"The night began with my date slowing down only enough for me to jump into to his car. Without hesitation he announces, 'Hey, I didn't have time to shower, so I bought this,' proceeding to spray air-freshener behind my seat and inevitably all over me. (Lovely, New-Car scent, but I DID shower.)
He takes me to a local spot for some beer and tacos. Almost immediately he begins to burp- CONTINUOUSLY! I'm embarrassed because other customers are starting to notice. After a rather large release he announces, 'Oh, man. Beer gives me gas.'
Apparently that is not all it does; I endured stories of the previous night where his primary objective was to get his boss's daughter drunk and hit on her, how stupid cops are, how he's 'SO in [my pants]' (no way!), insulting questions of 'Am I pregnant?' (If I was, he'd 'take Shorty home STAT') AND, "Am I infertile?!" (sooo not appropriate!)
Insanely, the date continued, where he whisked us off to a not-so-romantic evening viewing of 'Star Wars.' He pouted when we got crappy seats and yelled multiple times at the screen during the movie. I couldn't sink lower in my chair if I tried!
I practically ran from the car as he yelled out the sun roof, 'Call me sometime!'
LESSON ONE: The man in the elevator at the gynecologist's office IS creepy! STAY HOME!"

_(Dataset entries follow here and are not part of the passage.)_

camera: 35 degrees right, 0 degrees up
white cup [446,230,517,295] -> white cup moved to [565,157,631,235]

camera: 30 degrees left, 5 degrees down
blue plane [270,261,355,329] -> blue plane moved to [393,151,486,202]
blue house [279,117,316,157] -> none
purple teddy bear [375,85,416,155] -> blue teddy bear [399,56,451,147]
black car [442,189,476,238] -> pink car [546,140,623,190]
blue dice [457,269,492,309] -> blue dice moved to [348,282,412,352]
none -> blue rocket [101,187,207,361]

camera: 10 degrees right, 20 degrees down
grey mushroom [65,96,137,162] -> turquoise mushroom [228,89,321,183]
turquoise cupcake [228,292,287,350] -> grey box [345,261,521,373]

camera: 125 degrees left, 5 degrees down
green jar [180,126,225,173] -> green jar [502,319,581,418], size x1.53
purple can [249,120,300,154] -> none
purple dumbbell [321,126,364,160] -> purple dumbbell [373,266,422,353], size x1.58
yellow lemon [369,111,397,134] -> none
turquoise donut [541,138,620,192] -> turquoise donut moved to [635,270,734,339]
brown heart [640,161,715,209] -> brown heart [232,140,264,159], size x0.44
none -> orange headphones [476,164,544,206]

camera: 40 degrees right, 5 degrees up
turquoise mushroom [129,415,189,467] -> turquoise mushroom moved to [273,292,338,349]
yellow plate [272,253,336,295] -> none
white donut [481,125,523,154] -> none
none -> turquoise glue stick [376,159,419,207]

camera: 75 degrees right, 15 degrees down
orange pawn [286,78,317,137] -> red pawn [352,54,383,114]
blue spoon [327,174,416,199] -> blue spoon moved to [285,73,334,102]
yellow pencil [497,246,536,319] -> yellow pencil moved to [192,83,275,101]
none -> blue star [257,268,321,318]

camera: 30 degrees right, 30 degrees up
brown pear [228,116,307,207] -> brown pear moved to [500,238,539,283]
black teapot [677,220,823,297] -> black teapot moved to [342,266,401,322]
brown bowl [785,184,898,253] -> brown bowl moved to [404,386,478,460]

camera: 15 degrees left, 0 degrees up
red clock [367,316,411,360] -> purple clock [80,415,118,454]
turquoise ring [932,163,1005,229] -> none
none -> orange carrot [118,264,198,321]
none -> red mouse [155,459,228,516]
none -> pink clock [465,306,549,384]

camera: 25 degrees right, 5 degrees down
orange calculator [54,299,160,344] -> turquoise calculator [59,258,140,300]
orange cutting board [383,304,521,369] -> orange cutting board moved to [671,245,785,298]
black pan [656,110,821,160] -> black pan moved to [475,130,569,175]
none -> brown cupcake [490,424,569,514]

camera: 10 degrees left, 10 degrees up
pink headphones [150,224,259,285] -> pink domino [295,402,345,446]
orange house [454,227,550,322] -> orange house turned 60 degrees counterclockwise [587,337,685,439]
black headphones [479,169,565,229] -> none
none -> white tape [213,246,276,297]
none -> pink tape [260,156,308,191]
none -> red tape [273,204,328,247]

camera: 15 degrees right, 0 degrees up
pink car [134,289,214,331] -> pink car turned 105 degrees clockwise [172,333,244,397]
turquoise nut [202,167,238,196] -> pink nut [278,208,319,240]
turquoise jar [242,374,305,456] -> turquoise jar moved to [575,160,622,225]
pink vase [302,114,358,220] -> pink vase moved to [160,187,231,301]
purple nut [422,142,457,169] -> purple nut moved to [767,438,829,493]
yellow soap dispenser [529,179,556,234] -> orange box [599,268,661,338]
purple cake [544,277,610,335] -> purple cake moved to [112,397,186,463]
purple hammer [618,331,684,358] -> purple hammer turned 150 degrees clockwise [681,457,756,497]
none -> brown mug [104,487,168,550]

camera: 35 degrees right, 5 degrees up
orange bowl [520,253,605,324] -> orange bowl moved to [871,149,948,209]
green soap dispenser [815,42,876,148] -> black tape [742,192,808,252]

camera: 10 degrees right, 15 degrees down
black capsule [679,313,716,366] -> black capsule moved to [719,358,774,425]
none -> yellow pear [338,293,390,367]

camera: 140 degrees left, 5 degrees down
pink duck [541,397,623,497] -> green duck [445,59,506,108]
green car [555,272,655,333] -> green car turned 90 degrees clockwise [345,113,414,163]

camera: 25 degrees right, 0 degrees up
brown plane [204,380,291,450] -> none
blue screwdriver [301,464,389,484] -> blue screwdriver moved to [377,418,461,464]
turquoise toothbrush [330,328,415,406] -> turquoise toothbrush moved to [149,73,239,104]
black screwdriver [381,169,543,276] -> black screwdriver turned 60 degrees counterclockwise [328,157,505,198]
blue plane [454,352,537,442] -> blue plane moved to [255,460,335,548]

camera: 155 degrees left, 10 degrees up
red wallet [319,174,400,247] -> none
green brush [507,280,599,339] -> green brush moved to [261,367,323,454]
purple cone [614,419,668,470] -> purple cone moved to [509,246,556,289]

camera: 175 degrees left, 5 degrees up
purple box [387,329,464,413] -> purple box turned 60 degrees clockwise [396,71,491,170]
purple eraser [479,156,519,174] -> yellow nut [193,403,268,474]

-Gayle W. in Costa Mesa, CA
LOL, I bet you thought THAT was my date! This is the first installment of "Worst Dates" for all my single girl readers. Feel free to comment, if you can relate!
If it were me, I would've called it a night after the beer-burping incident and comments about being so-into my pants. I have to admit, the story is hilarious. Think she called him?